Taste: My Life through Food(3)



Because of my mother’s culinary prowess, eating at neighbors’ houses as a kid was always a bit of a struggle. The meals were bland or just plain not good. However, my friends were more than happy to spend time at our table. They knew the food at our house was something quite special. The ingredients had been carefully chosen or grown according to the season; each dish had a cultural history and was lovingly made.

It was not only the food itself in which they delighted but the passion with which it was made and presented, as well as the joy our family took in its consumption. The moans of satisfaction that the meal elicited from us were enough to convince one to enjoy the meal even if one wasn’t already. Between moans there was the usual discussion of how and why it was all so delicious. “The best you’ve ever made, Joan,” my father would say about one dish or another every night. We, my two sisters and I, would agree as my mother would mutter something about there not being enough salt or something needing more cooking time, or saying, “It’s a little dry, don’t you think?” and so on.

This discourse was followed by stories of previous meals, imagined ones, or desired preferences for those to come, and before one knew it the meal had ended and little else had been discussed other than food. Politics, luckily, were quite low on the list. No matter what one ate, even if it was just cold cuts and olives from a delicatessen, it was elevated to a new level of flavor in my parents’ home. A college friend once said to me when eating prosciutto, bread, and cheese in my first apartment in New York City, “Stan, how come even though I buy the same stuff from the same store, it tastes better when I’m at your house?”

“You should visit my parents,” was my reply.

In Italian families, nothing is discussed, ruminated on, or joked about as much as food (except death, but I’ll save that subject for another book), and hence there are quite a few food-related expressions that have been passed down through my family over many generations that I continue to use to this day myself.

My father is a voracious eater, and during dinner, while savoring his food (in truth he would be eating it very quickly, as savoring is something neither he nor I practices, although I suppose we are experts in the postprandial savor), my father would inevitably utter the rhetorical question “My God, what does the rest of the world eat?!!!”

To me, given the quality of the food, it was a more than fair question. When he was told that dinner was soon to be served, he would take a sip of his scotch, slam the glass on the butcher-block counter, and loudly pronounce, “Buono! Perche io ho une fame che parla con Dio!”

This translates as…

“Good! Because I have a hunger that speaks with God!”

God has paid little attention, it seems, to truly sating him, as my father’s biblically proportioned hunger returns every evening.

When he was young, my father would, as all children do, ask the question, “Mom, what’s for dinner?”

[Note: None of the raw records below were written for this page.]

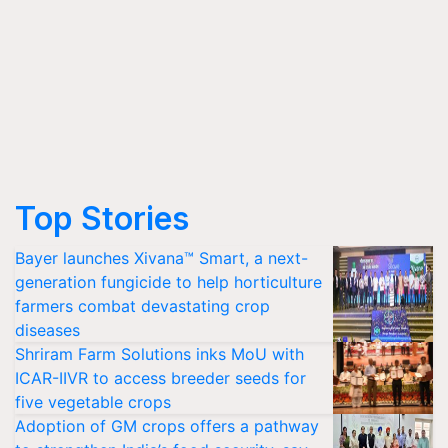
Top Stories
Bayer launches Xivana™ Smart, a next-
generation fungicide to help horticulture
farmers combat devastating crop
diseases
Shriram Farm Solutions inks MoU with
ICAR-IIVR to access breeder seeds for
five vegetable crops
Adoption of GM crops offers a pathway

His very sweet mother (sweet by all accounts, for I didn’t know her well, as I was only seven when she died) would respond with “Cazzi e patate.”

This translates directly as “Dicks and potatoes.” In other words, “Leave me alone,” or “Bugger off,” as the Brits might say. In today’s “PC” climate, a social worker might be brought into a household to oversee parents who spoke to their children this way. One could only hope for a social worker with Italian roots.

When we were young, whenever my sisters or I complained about a certain meal my mother had lovingly made, she would suggest rather tersely that we go see what the neighbors were cooking. And that, as they say, put an end to that. The reason being, as I said, having eaten at many of our neighbors’ homes, we had no desire to revisit their tables. In our home each day of the week, a delicious and well-balanced meal appeared from the kitchen, and no matter how much we might gripe about our personal aversions to broccoli, fish, salad, or pork chops, we knew how lucky we were. Yet, for all of her posturing about insisting we go skulking about the neighborhood to sniff out a better meal when we complained about hers, my mother was very well aware of our individual likes and dislikes and she did her best to make, if not a main dish, then a couple of side dishes every night that satisfied everyone. A typical meal might consist of a bowl of pasta with broccoli, breaded veal cutlets with sautéed zucchine on the side, and a green salad. Within that array of dishes there was something for all of us. My sister Christine loved meat, Gina preferred pasta and vegetables, and I ate basically everything that wasn’t nailed down. The next night’s fare might be chicken alla cacciatore, with a side of rice, sautéed escarole, and cabbage salad, and so on and so on. How my mother turned out these amazing, diverse, healthy meals night after night while having a full-time job is beyond me.

By the time Friday rolled around, the household budget had been stretched to its limit, relegating end-of-the-week meals to simple, inexpensive fare. However, given the innate Italian facility to create something substantial out of practically nothing, we hardly suffered. Fridays were often also the only night when my father would cook, in order to give my mother a much-needed rest. She in turn became the sous-chef, facilitating as necessary. A usual Friday night dinner would be one of a handful of dishes that my father was most comfortable preparing. The simplest and most often prepared was pasta con aglio e olio (pasta with garlic and olive oil).